Speaker
Description
The DataPLANT consortium, a German National Research Data Infrastructure (NFDI), focuses on creating a resilient and enduring data infrastructure to support plant scientists with Research Data Management (RDM). Various tools and services are provided to assist users in this endeavour.
At the centre of DataPLANT lies the Annotated Research Context (ARC), a FAIR digital object. The ARC serves as a standardized and comprehensive method for researchers to document their experimental designs, protocols, workflows, and data in a structured format. The annotation of metadata within the ARCs is facilitated by ontologies. The DataPLANT Ontology Landscape combines the ISA standard with the semantic capabilities of the metadata annotation tool Swate [https://github.com/nfdi4plants/Swate] and the Terminology-Service [https://github.com/nfdi4plants/nfdi4plants_ontology] provided by DataPLANT. This approach addresses the challenge of harmonizing diverse data sources, enabling researchers to seamlessly collaborate, share, and analyze data while fostering reproducibility and interoperability.
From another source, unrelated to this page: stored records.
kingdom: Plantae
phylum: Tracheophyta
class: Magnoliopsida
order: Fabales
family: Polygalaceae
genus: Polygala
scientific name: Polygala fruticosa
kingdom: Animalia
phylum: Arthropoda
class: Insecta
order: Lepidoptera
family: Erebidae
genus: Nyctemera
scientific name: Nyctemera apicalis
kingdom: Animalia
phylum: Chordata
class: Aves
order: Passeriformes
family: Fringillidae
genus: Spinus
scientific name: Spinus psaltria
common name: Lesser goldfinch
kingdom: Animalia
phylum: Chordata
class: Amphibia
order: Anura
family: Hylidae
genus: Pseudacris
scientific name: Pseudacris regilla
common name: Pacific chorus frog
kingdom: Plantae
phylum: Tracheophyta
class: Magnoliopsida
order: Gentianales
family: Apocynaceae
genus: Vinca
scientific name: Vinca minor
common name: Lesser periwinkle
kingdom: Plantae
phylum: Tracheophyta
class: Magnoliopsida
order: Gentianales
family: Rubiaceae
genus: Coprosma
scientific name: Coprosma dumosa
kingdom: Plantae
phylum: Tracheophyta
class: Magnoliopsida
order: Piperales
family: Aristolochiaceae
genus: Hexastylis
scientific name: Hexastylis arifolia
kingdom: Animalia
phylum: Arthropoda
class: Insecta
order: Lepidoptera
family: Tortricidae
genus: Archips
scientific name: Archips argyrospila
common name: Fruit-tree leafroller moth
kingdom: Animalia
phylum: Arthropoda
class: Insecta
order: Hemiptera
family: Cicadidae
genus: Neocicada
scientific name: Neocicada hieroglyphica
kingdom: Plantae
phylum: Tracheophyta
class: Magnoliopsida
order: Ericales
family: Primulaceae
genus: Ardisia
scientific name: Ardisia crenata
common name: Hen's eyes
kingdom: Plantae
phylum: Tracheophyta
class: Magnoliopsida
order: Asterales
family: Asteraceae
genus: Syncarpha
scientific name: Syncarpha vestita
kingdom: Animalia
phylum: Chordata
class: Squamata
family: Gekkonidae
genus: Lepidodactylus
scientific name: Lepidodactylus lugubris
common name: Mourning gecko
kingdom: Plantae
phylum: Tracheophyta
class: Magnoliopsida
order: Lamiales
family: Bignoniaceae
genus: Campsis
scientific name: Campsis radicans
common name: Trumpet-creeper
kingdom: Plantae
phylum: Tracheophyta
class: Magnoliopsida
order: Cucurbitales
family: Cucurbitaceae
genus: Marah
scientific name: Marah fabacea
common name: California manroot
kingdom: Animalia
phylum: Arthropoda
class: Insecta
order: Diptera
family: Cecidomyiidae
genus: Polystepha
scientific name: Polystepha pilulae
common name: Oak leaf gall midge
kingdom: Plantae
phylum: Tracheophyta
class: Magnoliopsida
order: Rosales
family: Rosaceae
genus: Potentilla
The ISA (Investigation, Study, Assay) data model is a well-established standard for capturing and representing metadata. It provides a structured and extensible framework for describing the experimental design and context. Swate, an Excel Add-In, simplifies metadata annotation by relying on the ISA-Tab format in combination with ontology term search via a Terminology Service. This process not only enhances the accuracy and efficiency of metadata annotation but also ensures that metadata annotation is standardized.
With our approach, we show that standards such as ISA in combination with ontologies can be efficiently used across all life science domains for (meta)data annotation using spreadsheets.